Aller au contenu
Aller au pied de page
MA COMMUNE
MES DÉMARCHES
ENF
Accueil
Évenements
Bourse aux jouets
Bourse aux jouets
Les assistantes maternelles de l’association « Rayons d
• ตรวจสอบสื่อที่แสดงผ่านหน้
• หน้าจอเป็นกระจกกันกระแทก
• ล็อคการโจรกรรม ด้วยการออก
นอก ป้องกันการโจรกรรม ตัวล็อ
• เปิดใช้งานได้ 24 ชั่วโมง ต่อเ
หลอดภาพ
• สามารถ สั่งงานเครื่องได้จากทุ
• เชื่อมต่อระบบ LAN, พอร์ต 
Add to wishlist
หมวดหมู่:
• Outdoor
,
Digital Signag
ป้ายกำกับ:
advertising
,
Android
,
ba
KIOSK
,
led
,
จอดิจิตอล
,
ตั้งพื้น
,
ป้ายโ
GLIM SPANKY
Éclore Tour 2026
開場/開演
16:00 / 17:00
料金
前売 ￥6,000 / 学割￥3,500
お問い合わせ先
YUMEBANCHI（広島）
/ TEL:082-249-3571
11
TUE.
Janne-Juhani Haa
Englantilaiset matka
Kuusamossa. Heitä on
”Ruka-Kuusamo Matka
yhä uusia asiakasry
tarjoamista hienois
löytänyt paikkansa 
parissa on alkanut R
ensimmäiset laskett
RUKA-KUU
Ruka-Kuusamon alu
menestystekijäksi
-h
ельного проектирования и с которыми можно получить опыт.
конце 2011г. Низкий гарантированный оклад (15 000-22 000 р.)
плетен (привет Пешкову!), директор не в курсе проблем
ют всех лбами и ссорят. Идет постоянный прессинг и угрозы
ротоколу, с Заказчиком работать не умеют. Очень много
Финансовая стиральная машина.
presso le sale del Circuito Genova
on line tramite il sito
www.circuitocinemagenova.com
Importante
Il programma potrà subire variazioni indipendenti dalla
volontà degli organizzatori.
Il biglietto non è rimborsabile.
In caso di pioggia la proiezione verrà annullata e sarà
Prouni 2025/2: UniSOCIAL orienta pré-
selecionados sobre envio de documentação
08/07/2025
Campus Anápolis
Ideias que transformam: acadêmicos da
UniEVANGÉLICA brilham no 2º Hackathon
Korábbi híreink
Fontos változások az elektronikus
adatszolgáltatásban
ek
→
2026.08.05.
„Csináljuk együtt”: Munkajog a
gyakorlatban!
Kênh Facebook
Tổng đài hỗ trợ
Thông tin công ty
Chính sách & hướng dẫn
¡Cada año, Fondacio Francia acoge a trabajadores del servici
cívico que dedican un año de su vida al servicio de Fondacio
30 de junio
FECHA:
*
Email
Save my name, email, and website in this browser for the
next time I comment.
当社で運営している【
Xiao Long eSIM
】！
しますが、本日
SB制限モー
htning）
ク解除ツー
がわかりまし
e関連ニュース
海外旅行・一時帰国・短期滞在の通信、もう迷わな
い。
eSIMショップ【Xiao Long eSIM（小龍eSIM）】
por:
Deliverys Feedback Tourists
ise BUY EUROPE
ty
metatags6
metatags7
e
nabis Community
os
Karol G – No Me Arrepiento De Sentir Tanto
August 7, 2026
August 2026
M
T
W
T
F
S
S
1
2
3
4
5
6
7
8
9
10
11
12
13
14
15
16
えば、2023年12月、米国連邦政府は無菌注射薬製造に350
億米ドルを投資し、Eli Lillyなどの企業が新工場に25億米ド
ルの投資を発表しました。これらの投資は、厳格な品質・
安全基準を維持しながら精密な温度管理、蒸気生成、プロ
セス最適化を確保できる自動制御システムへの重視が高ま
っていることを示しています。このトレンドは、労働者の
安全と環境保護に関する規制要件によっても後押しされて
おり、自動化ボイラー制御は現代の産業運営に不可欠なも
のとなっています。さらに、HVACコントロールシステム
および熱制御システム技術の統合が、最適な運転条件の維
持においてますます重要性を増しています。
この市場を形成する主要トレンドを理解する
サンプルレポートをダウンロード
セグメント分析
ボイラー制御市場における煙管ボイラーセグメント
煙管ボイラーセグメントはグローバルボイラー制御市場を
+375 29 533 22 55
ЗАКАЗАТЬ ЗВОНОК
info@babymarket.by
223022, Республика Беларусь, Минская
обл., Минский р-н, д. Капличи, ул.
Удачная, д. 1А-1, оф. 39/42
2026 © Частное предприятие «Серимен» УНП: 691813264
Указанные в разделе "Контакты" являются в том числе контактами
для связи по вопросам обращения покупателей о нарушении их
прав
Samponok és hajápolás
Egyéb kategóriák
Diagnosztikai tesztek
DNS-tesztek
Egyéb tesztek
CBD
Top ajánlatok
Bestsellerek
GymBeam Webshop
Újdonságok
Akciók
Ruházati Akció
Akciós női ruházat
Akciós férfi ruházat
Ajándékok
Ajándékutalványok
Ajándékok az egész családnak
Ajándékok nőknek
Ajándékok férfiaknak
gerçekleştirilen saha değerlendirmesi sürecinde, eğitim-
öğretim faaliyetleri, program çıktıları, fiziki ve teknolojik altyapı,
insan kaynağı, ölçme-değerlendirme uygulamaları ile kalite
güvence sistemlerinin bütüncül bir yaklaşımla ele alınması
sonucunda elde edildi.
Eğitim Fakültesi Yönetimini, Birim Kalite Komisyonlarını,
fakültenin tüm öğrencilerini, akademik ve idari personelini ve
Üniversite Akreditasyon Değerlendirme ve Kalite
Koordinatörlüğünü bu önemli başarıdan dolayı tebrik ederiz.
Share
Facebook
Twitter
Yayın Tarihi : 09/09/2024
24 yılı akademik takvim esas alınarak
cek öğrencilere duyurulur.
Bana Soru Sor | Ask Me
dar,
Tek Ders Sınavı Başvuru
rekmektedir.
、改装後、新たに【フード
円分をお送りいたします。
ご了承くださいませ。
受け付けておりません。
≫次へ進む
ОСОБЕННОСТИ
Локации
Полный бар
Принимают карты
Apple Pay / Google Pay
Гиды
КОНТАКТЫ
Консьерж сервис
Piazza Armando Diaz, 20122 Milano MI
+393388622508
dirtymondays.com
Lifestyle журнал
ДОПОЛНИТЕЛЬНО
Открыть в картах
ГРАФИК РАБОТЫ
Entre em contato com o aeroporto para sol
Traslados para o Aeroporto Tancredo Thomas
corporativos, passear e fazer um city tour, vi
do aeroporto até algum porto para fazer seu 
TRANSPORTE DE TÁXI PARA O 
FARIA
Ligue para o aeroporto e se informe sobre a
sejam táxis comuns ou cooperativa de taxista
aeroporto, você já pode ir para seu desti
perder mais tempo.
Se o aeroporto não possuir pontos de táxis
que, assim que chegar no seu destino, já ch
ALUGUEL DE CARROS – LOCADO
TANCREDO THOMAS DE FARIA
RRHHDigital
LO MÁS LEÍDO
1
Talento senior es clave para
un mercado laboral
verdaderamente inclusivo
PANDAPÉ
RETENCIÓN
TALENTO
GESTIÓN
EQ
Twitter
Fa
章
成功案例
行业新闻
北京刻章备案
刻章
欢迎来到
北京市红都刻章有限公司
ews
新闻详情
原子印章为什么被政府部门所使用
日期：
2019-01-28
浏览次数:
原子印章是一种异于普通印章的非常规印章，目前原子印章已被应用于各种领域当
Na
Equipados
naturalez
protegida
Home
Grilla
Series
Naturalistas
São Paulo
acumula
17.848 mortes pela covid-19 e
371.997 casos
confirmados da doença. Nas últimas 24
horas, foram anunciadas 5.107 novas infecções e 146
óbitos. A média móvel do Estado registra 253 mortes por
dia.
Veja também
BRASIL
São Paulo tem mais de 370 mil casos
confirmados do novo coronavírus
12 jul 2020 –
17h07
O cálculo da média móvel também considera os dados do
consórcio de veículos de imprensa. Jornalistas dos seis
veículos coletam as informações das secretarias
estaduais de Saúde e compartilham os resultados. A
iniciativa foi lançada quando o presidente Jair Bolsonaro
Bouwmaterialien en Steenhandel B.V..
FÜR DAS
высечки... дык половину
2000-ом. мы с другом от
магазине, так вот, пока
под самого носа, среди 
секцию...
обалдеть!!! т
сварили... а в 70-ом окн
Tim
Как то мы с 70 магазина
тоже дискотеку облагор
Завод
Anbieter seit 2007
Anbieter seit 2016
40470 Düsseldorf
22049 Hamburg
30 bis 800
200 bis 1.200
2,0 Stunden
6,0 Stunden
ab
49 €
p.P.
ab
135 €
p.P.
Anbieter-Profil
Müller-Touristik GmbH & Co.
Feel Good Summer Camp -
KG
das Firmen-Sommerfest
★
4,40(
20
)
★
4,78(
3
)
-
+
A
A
_ _ _ _ _ _ _
What you need to do: Extract every line in the rows above that contains the word "Long".

Task answer:
Xiao Long eSIM
eSIMショップ【Xiao Long eSIM（小龍eSIM）】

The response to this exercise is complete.